* begin MATERIAL TO PROCESS *

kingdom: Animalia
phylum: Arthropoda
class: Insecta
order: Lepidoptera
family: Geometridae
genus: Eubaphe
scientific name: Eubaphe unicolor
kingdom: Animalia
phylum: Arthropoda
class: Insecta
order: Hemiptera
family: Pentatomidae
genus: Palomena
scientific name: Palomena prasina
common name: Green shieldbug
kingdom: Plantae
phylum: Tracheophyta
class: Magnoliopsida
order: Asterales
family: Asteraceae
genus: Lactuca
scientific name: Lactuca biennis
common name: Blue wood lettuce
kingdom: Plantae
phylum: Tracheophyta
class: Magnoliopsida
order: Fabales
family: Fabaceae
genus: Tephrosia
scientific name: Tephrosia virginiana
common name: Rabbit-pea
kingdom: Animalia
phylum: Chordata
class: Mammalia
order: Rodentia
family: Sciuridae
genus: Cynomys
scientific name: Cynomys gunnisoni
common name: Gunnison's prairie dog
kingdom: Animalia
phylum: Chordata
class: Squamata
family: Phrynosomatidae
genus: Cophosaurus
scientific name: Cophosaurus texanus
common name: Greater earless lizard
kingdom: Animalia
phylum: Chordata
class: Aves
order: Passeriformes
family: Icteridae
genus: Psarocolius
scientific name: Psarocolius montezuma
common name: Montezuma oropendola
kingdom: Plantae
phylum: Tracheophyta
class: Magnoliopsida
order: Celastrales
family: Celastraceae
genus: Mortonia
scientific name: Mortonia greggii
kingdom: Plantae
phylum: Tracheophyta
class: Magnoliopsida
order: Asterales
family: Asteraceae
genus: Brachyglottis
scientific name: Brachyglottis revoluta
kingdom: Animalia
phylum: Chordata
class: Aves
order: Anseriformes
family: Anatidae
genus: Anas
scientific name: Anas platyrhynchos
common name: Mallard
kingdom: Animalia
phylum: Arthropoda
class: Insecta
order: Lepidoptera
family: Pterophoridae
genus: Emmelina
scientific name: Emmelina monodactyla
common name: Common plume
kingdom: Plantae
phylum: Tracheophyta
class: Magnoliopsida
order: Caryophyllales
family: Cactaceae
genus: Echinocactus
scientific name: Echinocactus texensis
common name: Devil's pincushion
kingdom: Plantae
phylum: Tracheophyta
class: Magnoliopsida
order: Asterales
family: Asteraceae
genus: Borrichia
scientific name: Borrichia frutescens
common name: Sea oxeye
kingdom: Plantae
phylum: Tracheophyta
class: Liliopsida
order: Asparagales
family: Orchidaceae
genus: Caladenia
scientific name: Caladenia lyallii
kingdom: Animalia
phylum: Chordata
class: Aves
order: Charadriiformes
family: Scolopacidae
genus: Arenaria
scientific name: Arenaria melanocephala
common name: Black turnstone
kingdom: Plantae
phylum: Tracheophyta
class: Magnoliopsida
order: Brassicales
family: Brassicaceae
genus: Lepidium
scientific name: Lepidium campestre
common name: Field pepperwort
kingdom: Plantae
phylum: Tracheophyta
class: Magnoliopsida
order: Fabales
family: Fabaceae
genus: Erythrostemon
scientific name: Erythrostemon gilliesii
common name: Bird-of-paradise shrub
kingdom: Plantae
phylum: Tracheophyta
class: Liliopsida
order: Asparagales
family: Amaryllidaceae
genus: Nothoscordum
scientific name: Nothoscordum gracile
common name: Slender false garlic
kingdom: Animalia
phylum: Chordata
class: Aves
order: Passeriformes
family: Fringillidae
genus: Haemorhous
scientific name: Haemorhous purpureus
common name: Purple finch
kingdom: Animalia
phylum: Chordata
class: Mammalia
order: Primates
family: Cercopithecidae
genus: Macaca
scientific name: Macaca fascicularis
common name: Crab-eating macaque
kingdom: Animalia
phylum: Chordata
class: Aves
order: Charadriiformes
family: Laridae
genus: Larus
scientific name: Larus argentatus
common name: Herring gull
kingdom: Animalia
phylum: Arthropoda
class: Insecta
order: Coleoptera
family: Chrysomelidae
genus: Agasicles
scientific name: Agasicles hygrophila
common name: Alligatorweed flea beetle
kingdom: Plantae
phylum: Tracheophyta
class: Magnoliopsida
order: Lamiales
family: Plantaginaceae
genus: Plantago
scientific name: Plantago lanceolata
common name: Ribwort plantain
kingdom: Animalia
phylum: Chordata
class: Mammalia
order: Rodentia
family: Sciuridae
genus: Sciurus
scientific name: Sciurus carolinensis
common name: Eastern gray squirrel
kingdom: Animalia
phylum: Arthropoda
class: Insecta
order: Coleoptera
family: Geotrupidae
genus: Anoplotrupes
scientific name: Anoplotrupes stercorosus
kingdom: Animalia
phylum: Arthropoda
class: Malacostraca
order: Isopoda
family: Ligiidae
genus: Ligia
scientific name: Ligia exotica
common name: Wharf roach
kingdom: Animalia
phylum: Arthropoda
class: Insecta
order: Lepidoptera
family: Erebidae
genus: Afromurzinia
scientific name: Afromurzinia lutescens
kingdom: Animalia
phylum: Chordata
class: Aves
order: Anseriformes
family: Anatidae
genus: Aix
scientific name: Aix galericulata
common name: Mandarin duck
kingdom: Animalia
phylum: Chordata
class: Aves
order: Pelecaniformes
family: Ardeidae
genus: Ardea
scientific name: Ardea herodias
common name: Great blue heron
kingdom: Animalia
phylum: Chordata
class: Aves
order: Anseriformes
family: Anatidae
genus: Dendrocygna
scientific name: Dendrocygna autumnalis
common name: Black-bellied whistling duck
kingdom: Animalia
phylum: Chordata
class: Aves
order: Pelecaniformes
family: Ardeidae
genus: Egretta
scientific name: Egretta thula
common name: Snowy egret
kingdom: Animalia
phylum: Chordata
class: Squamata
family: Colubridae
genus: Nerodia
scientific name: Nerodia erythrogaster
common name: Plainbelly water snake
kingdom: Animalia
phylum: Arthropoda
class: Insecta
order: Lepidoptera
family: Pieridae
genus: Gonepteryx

* end MATERIAL TO PROCESS *

▶ _WORK INSTRUCTIONS_: Convert the records, from their first line through the line containing "scientific name: Palomena prasina", into a JSON list of strings with one string per line and no blank lines.

▶ _REPLY TO THE TASK_:
[
  "kingdom: Animalia",
  "phylum: Arthropoda",
  "class: Insecta",
  "order: Lepidoptera",
  "family: Geometridae",
  "genus: Eubaphe",
  "scientific name: Eubaphe unicolor",
  "kingdom: Animalia",
  "phylum: Arthropoda",
  "class: Insecta",
  "order: Hemiptera",
  "family: Pentatomidae",
  "genus: Palomena",
  "scientific name: Palomena prasina"
]